The driver’s door flung open, wide and fierce, startling the breath from my lungs. But it was only Nate, and the wind that had taken the door.
“There’s a car parked in the trees,” he said.
“Isla?”
“It’s well hidden, so yeah. We only saw it because the light glinted off the metal.” He rubbed snowflakes from his hair and shifted so he could look at everyone. “The factory can’t be far.”
Sam interpreted that as, “We’re going on foot from here.”
Jack unholstered the gun at his hip.
“Put that away, cowboy,” Sam drawled. “You’re staying here to babysit Maddox.”
“No!” I scowled so hard at Nate, my eyes practically crossed over. “No.”
He blew out a breath. “Okay, you’re with me. Sam, you take Spinner.”
“Nate, I swear to—”
“She’s going with or without my blessing,” he cut through Sam’s protest. “At least this way, I know where she is.”
He knew me so, so well. I fake-smiled and said nothing about the third person usage.
The wind almost swept me clear off my feet when I stepped out the car. Head forward, hands shoved deep into my pockets, nose tucked into my collar, I pressed against the windblown snow, glued to Nate’s heels. Not totally necessary. Everyone with a cell phone had the flashlight app turned up to bright, so all I had to do was follow the bobbing lights. Just when it felt like my thighs had died on me, the road broke out of the forest into the clearing the guard had promised.
The factory looked like a small office block, a dark and boxy contrast to its white surroundings.
“You okay?” Nate yelled at me, the only way to be heard in this foul weather.
“Yes!” I was so ready to do this, to nab Jenna and get the hell out of crazy land.
“Sam! Spinner!” Nate jabbed in one direction, then took my hand and pulled me along after him in the other.
We ran as quickly as the soft snow allowed, cleared the open space and flattened ourselves to the brick wall. I’d lost sight of Jack and Sam in the poor visibility long before the building actually cut us off.
Nate gave my hand a tug to get me moving. We walked slower against the side of the building, searching for a way inside.
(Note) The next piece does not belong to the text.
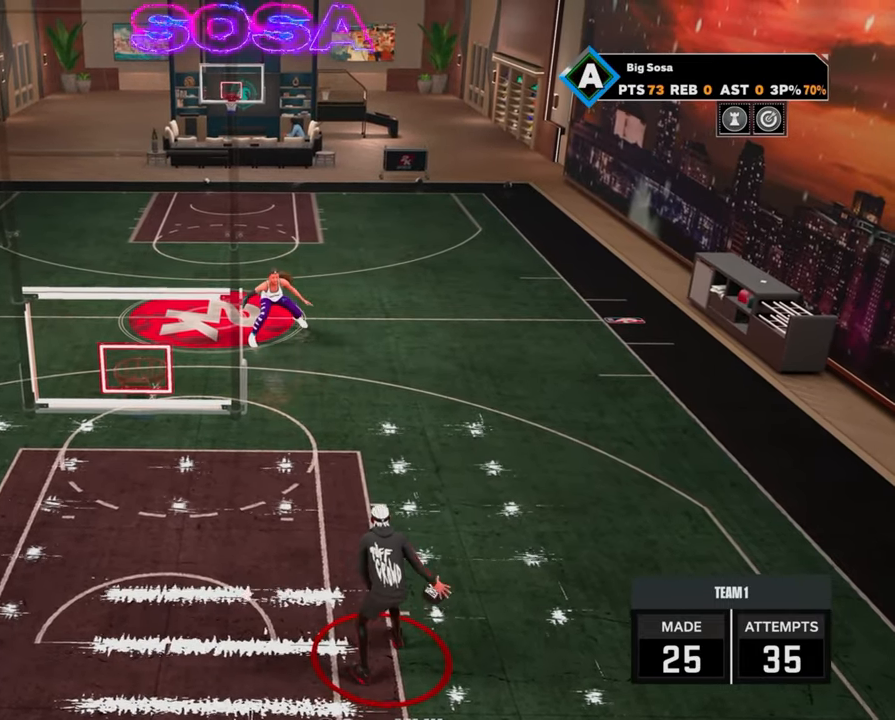
{"buttons": [], "left_stick": "center", "right_stick": "center", "events": [[33, "right_stick", "up"], [267, "right_stick", "center"]]}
The factory was about four stories and the lowest line of windows started roughly halfway up.
No light shone through the windows.
I sincerely hoped that wasn’t a sign that no one was home.
We rounded the corner to a more sheltered side and the drumming wind eased slightly. Finally, I could hear myself think.
We’d also found a door. The keypad on the wall beside it blinked red digital zeros.
“Someone’s disabled the security system,” Nate observed.
I tried the door. “It’s locked. Or jammed.”
He held up the swipe card. “Maybe this will still work.”
Two lurking figures rounded the other corner, Jack and Sam. They spotted us and waved.
Nate swiped the card.
The keypad flashed four dashes, then went black.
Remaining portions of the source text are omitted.